Password: A secret series of characters, typically alphanumeric (meaning it consists of both letters and numbers) that enables a user to access a file, computer, or program. The user must enter his or her password before the computer or system will respond to commands. The password helps ensure that unauthorized users do not access the system. In addition, data files and programs might require a password.
Ideally, the password should be something that nobody could guess. In practice, many people choose a password that is easy to remember, such as their name or their initials. This is one reason it is relatively easy to break into many computer systems.
Personal Health Information (PHI): This arises when your Personally Identifiable Information (PII) is combined with known health characteristics.
Personally Identifiable Information (PII) (also called Personal Information): Information that can be traced back to an individual (contrast with Non-Personal Information and Aggregate Information). Examples of PII include your name, home address, telephone number, email address, and Social Security number.
If other pieces of information are linked to PII, they also become PII. For example, if you use a nickname to chat online and give out your real name while chatting, your nickname becomes PII when linked with other PII.
Server: A computer that provides services to other computers. A "web server" stores web site files and "serves" them to people who request them.
SSL (Secure Sockets Layer): A security protocol developed by Netscape for transmitting private information via the Internet. SSL works by using a private key to encrypt data that's transferred over the SSL connection. Both Mozilla Firefox and Google Chrome support SSL and many Web sites use the protocol to obtain confidential user information, such as credit card numbers. By convention, URLs that utilize an SSL connection start with "https" instead of "http."
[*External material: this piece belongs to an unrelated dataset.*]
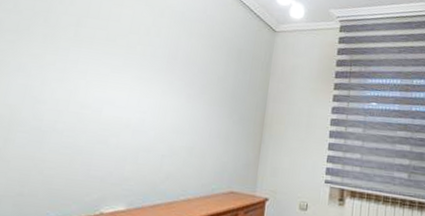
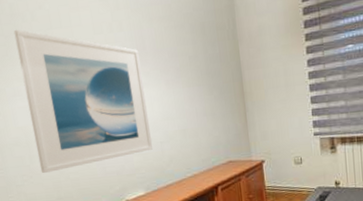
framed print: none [11,8,169,162] -> present [13,29,154,173]

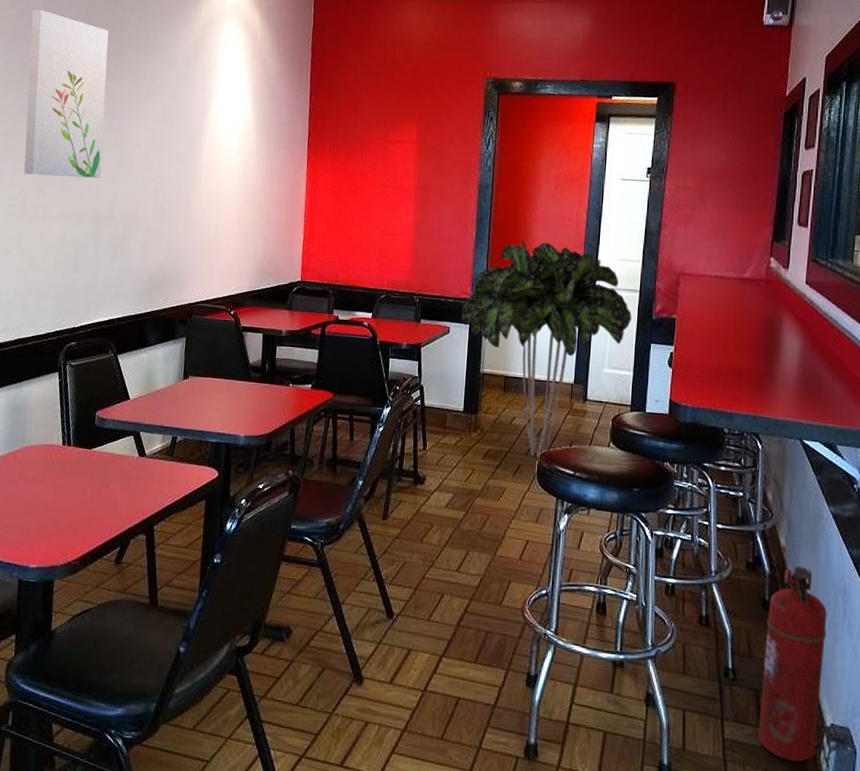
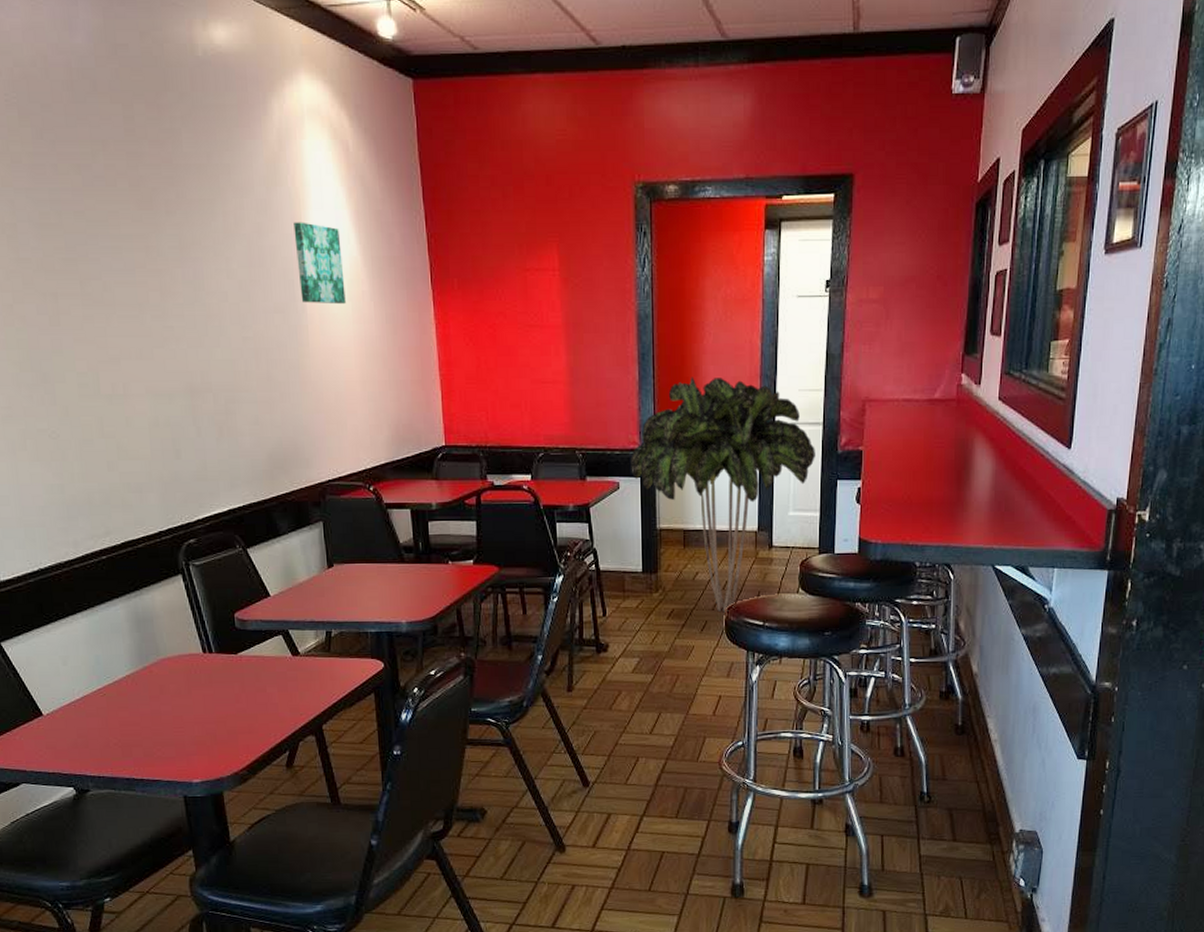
wall art: present [24,9,109,178] -> none [51,126,185,345]
wall art: none [199,91,239,158] -> present [293,222,346,305]
fire extinguisher: present [758,566,827,762] -> none [952,690,1017,867]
Username: A name used to gain access to a computer system or program. Usernames, and often passwords, are required in shared systems, such as the Internet. In most such systems, users can choose their own usernames and passwords.
Virus: A program or piece of code that is loaded onto your computer without your knowledge and runs against your wishes. Viruses can also "replicate" themselves by copying their code to other computers. All computer viruses are manmade. A simple virus that can make a copy of itself over and over again is relatively easy to produce. Even such a simple virus is dangerous because it will quickly use all available memory and bring the system to a halt. An even more dangerous type of virus is one capable of transmitting itself across networks and bypassing security systems. There are numerous virus protection programs available.
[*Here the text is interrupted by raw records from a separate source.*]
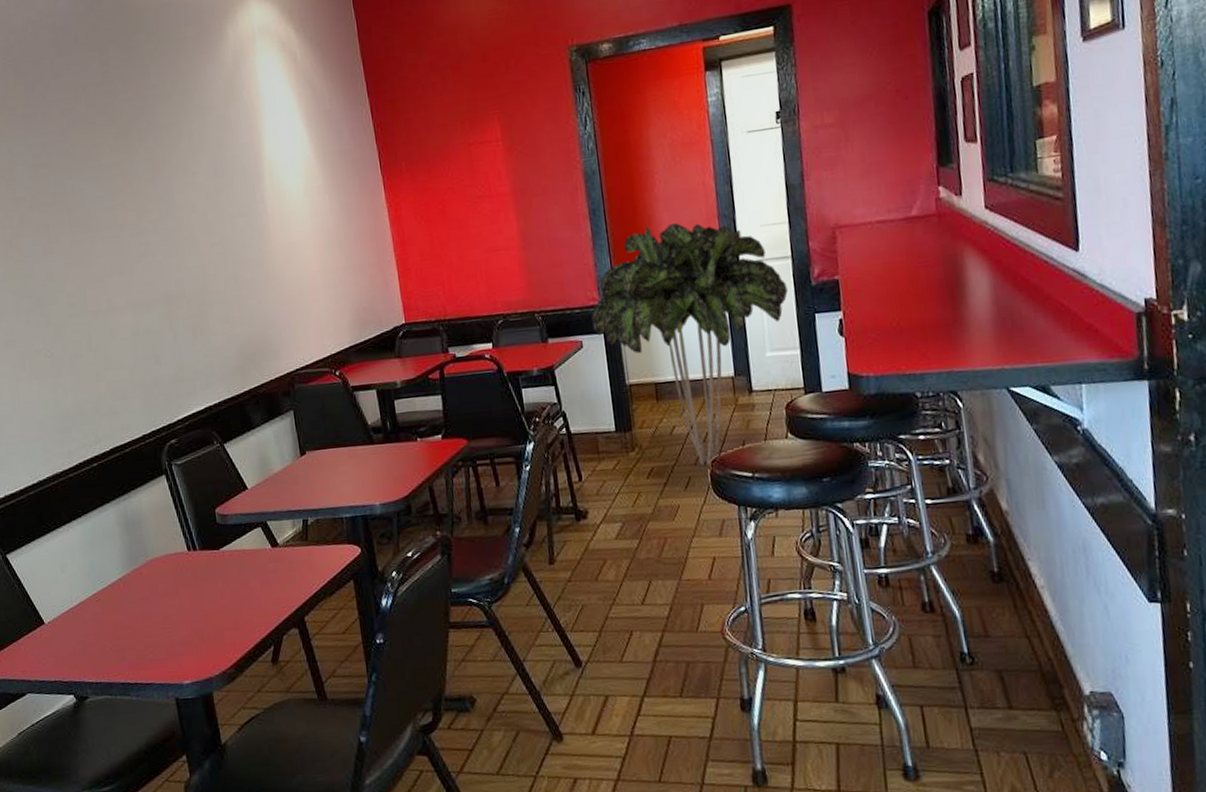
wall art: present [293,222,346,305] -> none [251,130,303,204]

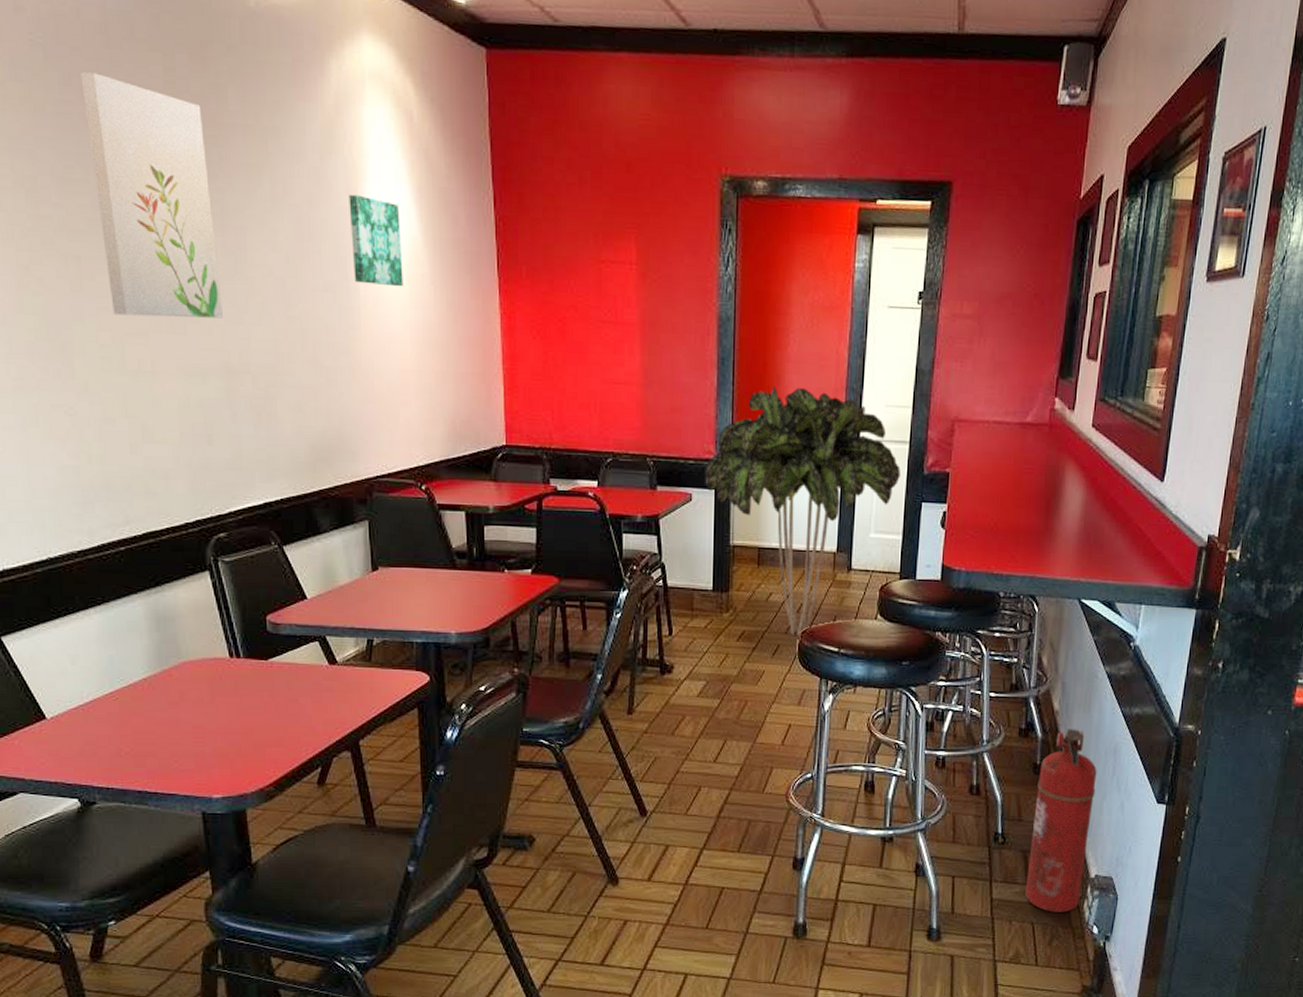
wall art: none [40,78,160,268] -> present [80,72,223,318]
wall art: none [251,130,303,204] -> present [349,194,403,287]
fire extinguisher: none [999,528,1077,739] -> present [1025,729,1097,912]

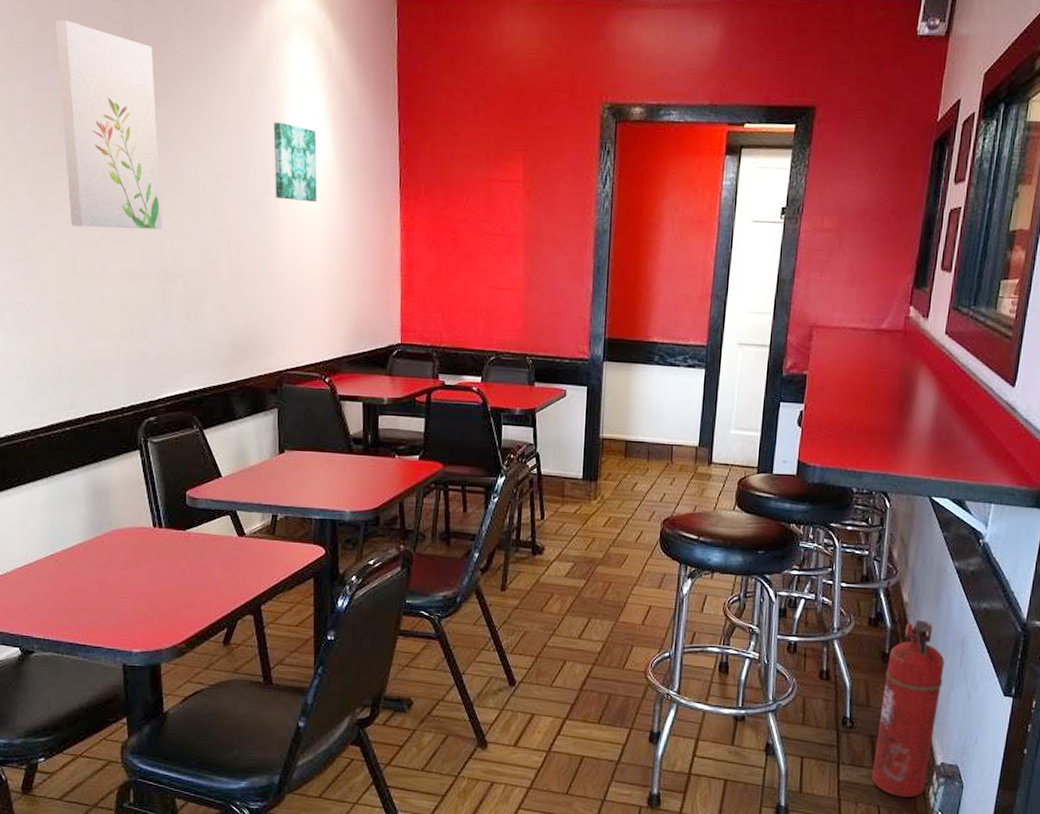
indoor plant: present [705,385,901,637] -> none [578,292,761,524]

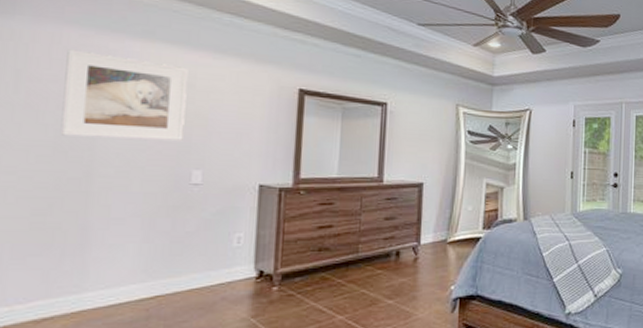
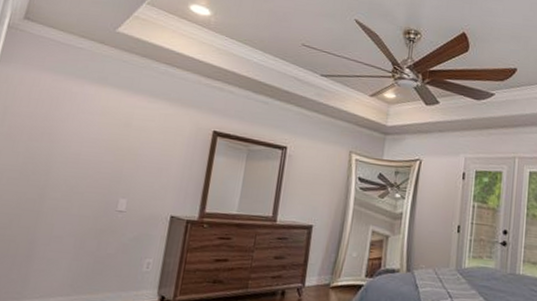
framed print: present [60,49,188,141] -> none [27,91,128,172]

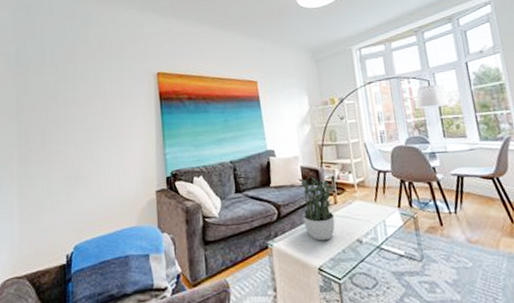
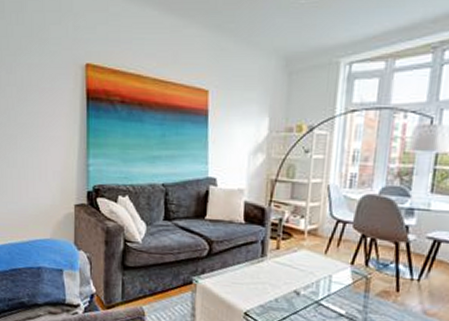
potted plant: present [298,175,336,241] -> none [236,213,281,286]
Web Beacons (also often referenced as "clear GIFs", "web bugs", "1-by-1 GIFs", "Single-Pixel GIFs", "1 x 1 Pixels", or "clear Pixels"): Tiny graphic image files, imbedded in a web page in GIF, jpeg, or HTML format, that provide a presence on the web page and send back to its home server (which can belong to the host site, a network advertiser or some other third party) information from the users' browser, such as the IP address, the URL of the page on which the beacon is located, the type browser that is accessing the site, and the ID number of any Cookies on the Users' computer previously placed by that server. Web Beacons can also be used to place a Cookie on the Users' browser.
PLEASE NOTE: This Site does not provide medical advice, diagnosis, or treatment. The information described in these Web pages is accurate, to the best of our knowledge, at the time of publication. It should be noted that this information is provided for informational purposes only and is not a substitute for medical, legal, or other professional advice. Population Health Innovations, LLC. shall not be liable to any person or entity for any damages of any kind for any reason pursuant to any legal theory, incurred by the User as a result of its/her/his use or reliance on the information.